Unfortunately I knew nothing about the system so did not know about the need to seek Social Services involvement. My guess is that there is a lot of demand, or perhaps a lot of bed blocking, at the Alderney.
By chance I had googled convalenscent care a few days earlier and had spoken to the first people who popped up. They were very helpful, so I mentioned their name to the discharge person who phoned. "ah the Hilton of care homes" she said. By chance they had one spare bed and could take a discharge on Christmas Eve.
Mostly it worked well. It was a bit like a luxury hotel with lovely food (I could join her for lunch which was great as I live some distance away and spent my days racing around), she was encouraged to join in activities, and the nursing care was good. (Even more shocking was the fact that neither my mother's GP nor Social Services were informed of her discharge. The nursing staff spotted a pin in her hip that needed removing, but did not know that there were staples in her wrist below the heavy bandage that also needed to go. Neither were in the discharge notes.) But I would have had to buy in physio.
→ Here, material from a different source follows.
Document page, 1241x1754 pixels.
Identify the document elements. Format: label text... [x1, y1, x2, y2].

It was very expensive (£1300 a week) but this was the time to spend rainy day money, plus it bought me time and meant that I was able to sort out suitable longer term accomodation.
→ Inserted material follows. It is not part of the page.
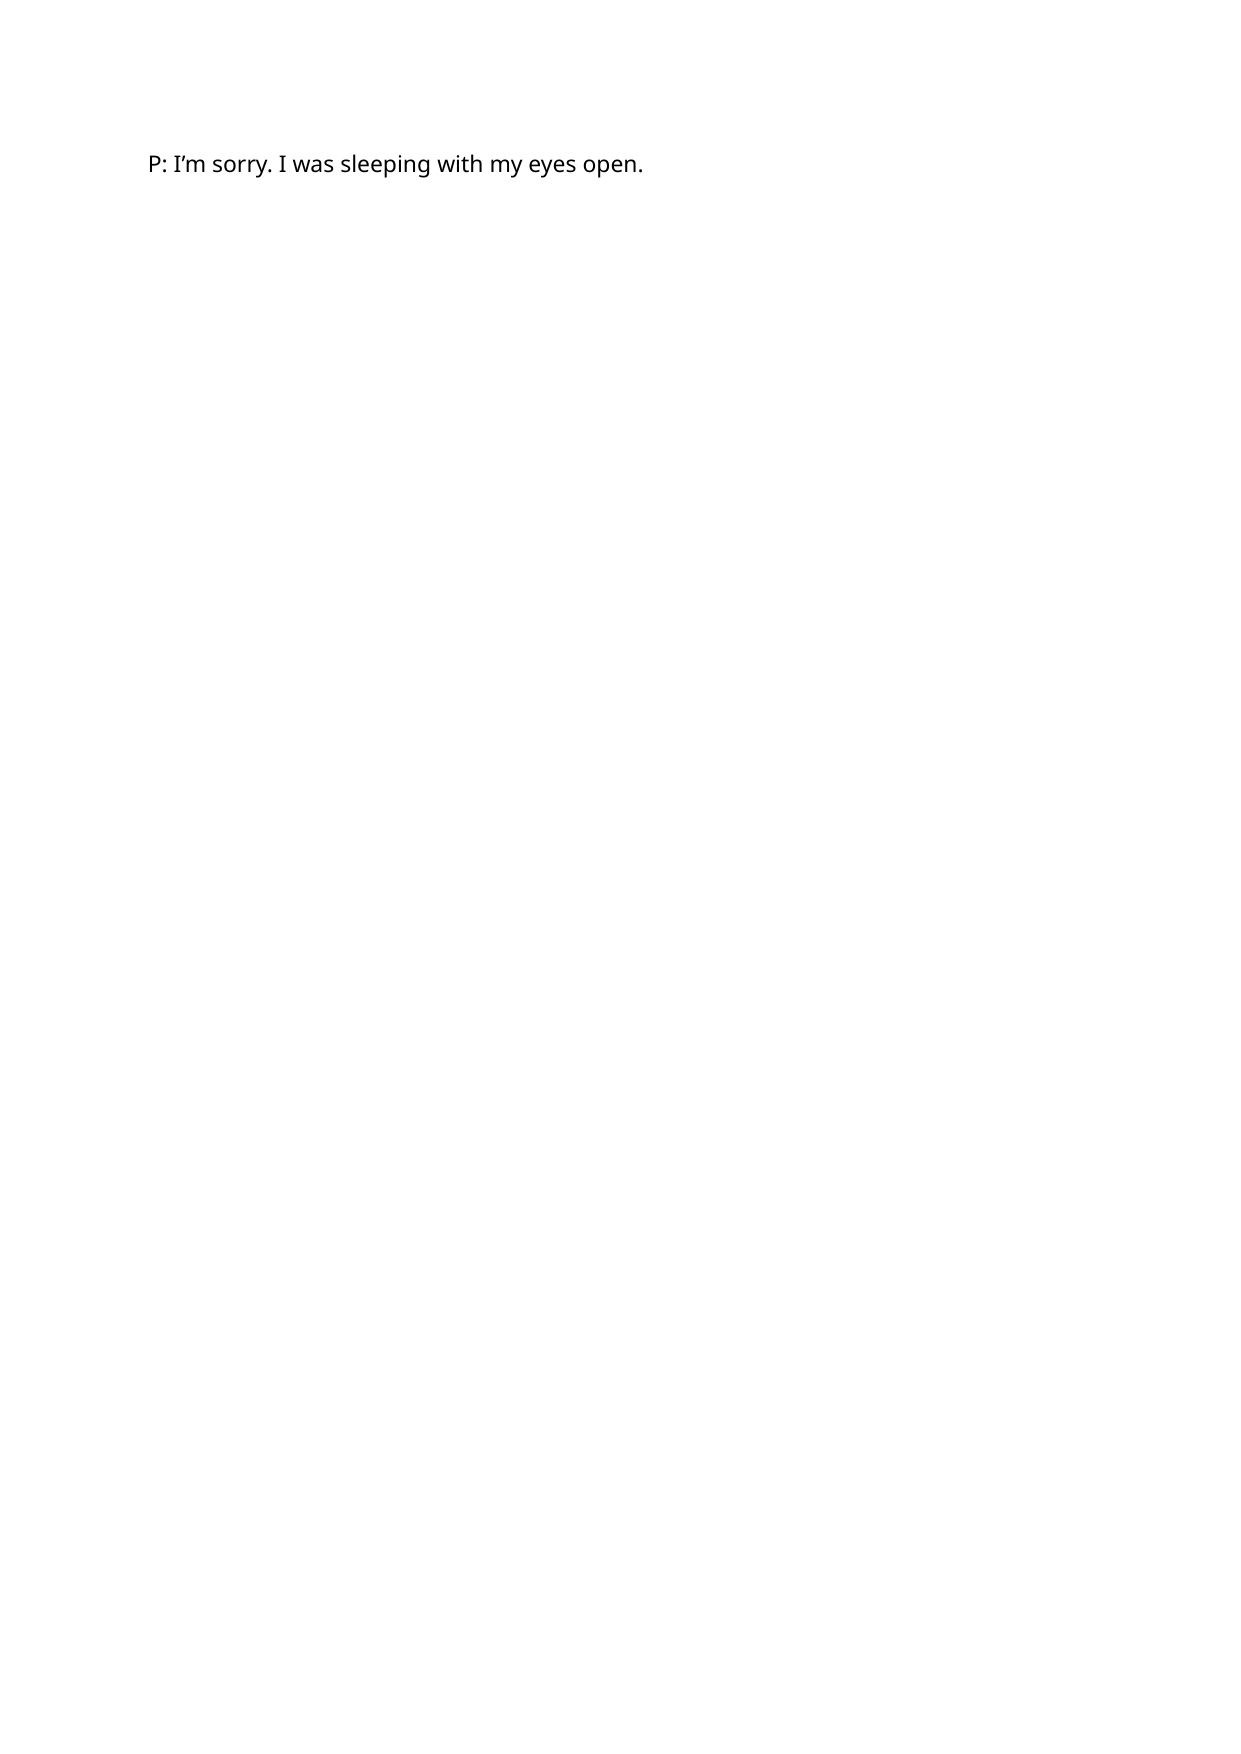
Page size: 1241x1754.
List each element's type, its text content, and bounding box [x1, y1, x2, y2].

text P: I’m sorry. I was sleeping with my eyes open. [148, 148, 1093, 179]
You should be aware that if he leaves hospital there may be a wait for community physio to gear up. It was about six weeks in my mums case, so you need to make sure he is put on the wait list as soon as possible. The hospital physio bent the rules and my mum stayed on their books for twice a week appointments until these took over. They also took me through priorities, essentially she just needed to walk as much as she could. DM was able to walk agonisingly slowly before leaving hospital but needed help to move from sitting to standing etc. Her problems with short term memory were not a bad thing as it meant she was always willing to try and walk as she would forget it would be painful.
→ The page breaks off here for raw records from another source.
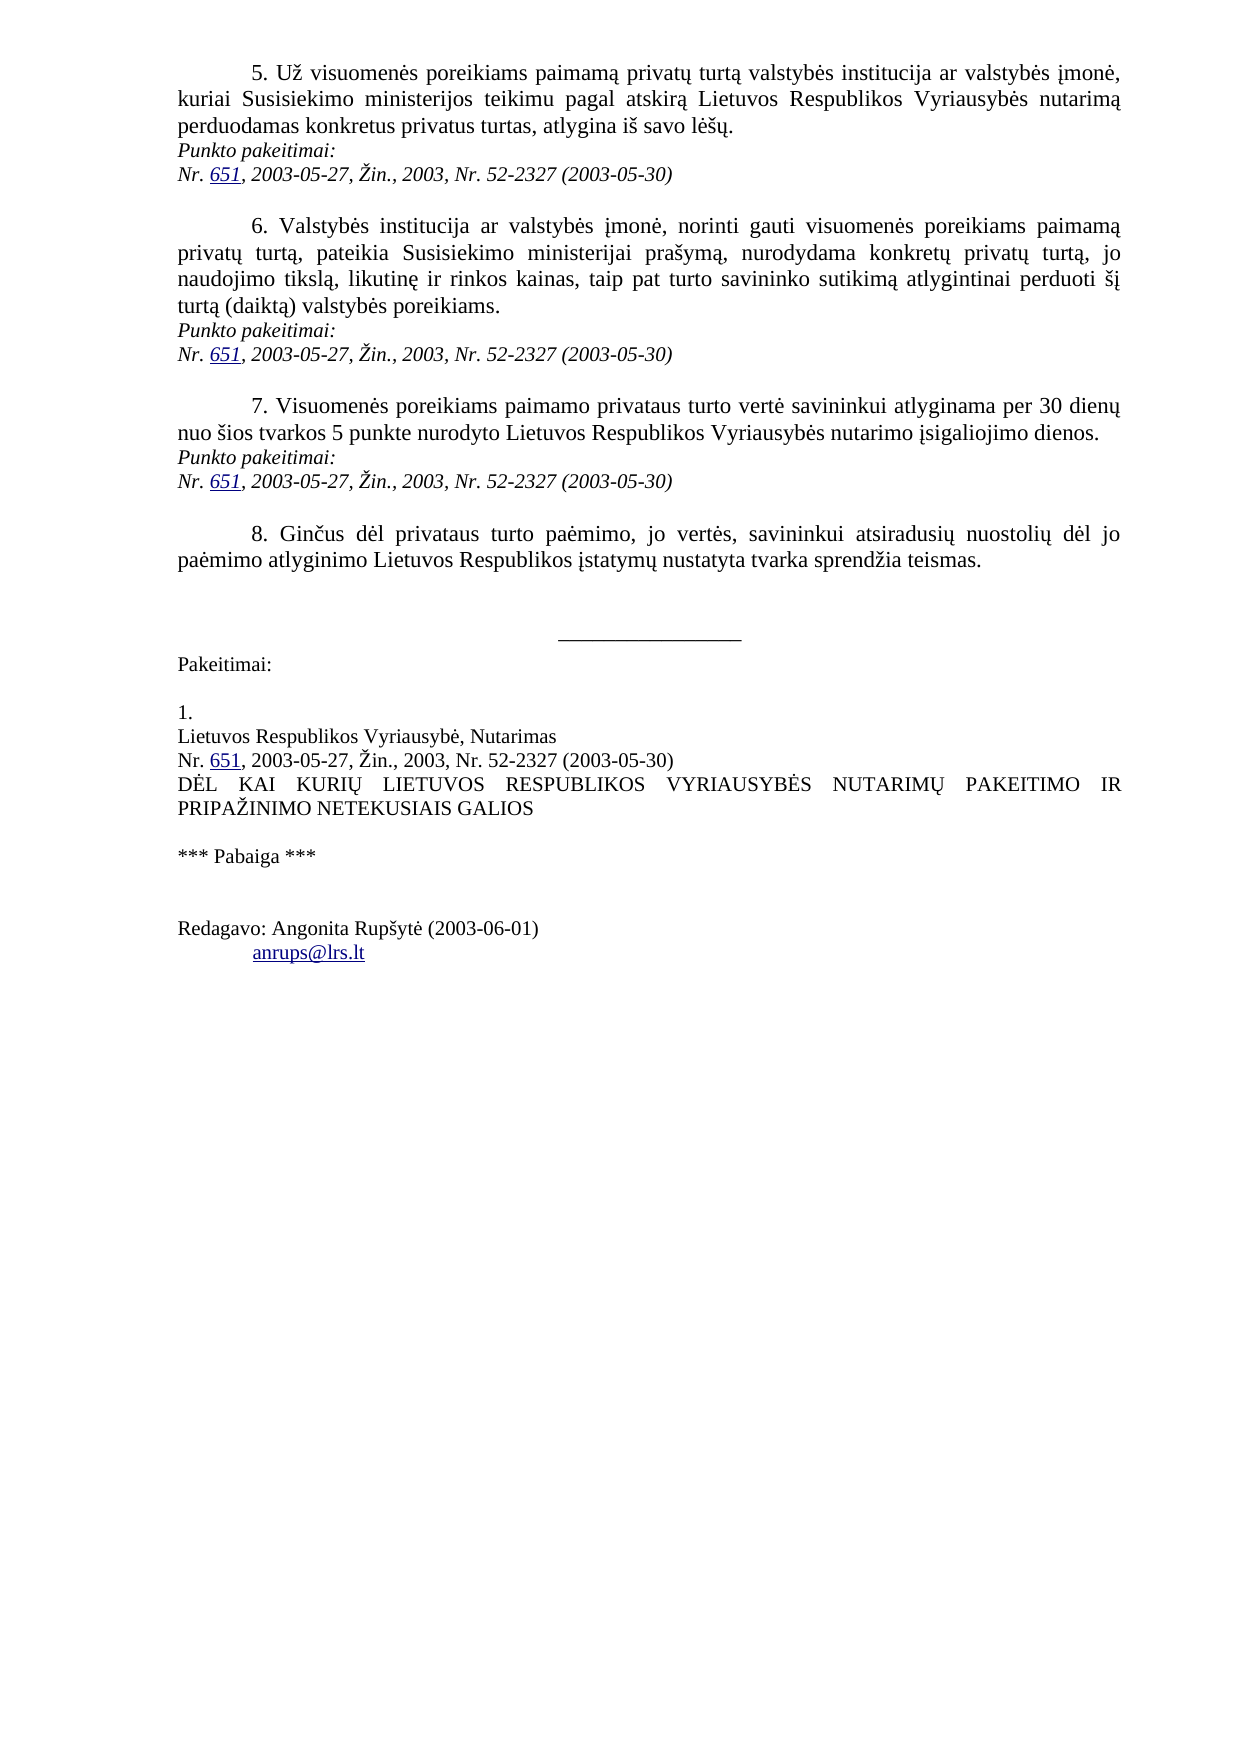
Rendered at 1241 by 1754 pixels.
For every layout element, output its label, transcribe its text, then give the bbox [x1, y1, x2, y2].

text Punkto pakeitimai: [177, 445, 1122, 469]
text Redagavo: Angonita Rupšytė (2003-06-01) [177, 916, 1122, 940]
text Nr. 651, 2003-05-27, Žin., 2003, Nr. 52-2327 (2003-05-30) [177, 748, 1122, 772]
text 1. [177, 699, 1122, 724]
text Nr. 651, 2003-05-27, Žin., 2003, Nr. 52-2327 (2003-05-30) [177, 162, 1122, 186]
text DĖL KAI KURIŲ LIETUVOS RESPUBLIKOS VYRIAUSYBĖS NUTARIMŲ PAKEITIMO IR PRIPAŽINIMO NETEKUSIAIS GALIOS [177, 772, 1122, 820]
text anrups@lrs.lt [177, 940, 1122, 964]
text 8. Ginčus dėl privataus turto paėmimo, jo vertės, savininkui atsiradusių nuostolių dėl jo paėmimo atlyginimo Lietuvos Respublikos įstatymų nustatyta tvarka sprendžia teismas. [177, 520, 1122, 572]
text Punkto pakeitimai: [177, 138, 1122, 162]
text Nr. 651, 2003-05-27, Žin., 2003, Nr. 52-2327 (2003-05-30) [177, 469, 1122, 493]
text 5. Už visuomenės poreikiams paimamą privatų turtą valstybės institucija ar valstybės įmonė, kuriai Susisiekimo ministerijos teikimu pagal atskirą Lietuvos Respublikos Vyriausybės nutarimą perduodamas konkretus privatus turtas, atlygina iš savo lėšų. [177, 59, 1122, 138]
text 6. Valstybės institucija ar valstybės įmonė, norinti gauti visuomenės poreikiams paimamą privatų turtą, pateikia Susisiekimo ministerijai prašymą, nurodydama konkretų privatų turtą, jo naudojimo tikslą, likutinę ir rinkos kainas, taip pat turto savininko sutikimą atlygintinai perduoti šį turtą (daiktą) valstybės poreikiams. [177, 213, 1122, 318]
text 7. Visuomenės poreikiams paimamo privataus turto vertė savininkui atlyginama per 30 dienų nuo šios tvarkos 5 punkte nurodyto Lietuvos Respublikos Vyriausybės nutarimo įsigaliojimo dienos. [177, 392, 1122, 445]
text *** Pabaiga *** [177, 844, 1122, 868]
text –––––––––––––––– [177, 625, 1122, 651]
text Nr. 651, 2003-05-27, Žin., 2003, Nr. 52-2327 (2003-05-30) [177, 342, 1122, 366]
text Lietuvos Respublikos Vyriausybė, Nutarimas [177, 724, 1122, 748]
text Punkto pakeitimai: [177, 318, 1122, 342]
text Pakeitimai: [177, 651, 1122, 676]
I don't know what you need to get him on his feet, but once he is mobilised a carer could help. I initially employed someone a couple of hours a day, with the short walks both providing the needed physio and helping orientate her to her new (sheltered) accomodation. It would also be a way of getting your mother used to having outside help, as the carer would then be someone "medical" helping with the recovery rather than because she is not coping.
My feeling was that the General Anesthetic plus the shock and the move had a huge impact on my mother's capacity. Four months after her fall, when she was both mobile and settled, she improved a lot.
It was a bleak time. Do PM me if you want anything further. I am not the only MNetter who visits that bit of the South Coast regularly. If there are others, also feel to PM. In the early days I found it very useful to swap knowledge of bits of the local system. By and large elderly provision is good, but a lot is accessed by askng for it, rather than by it being offered.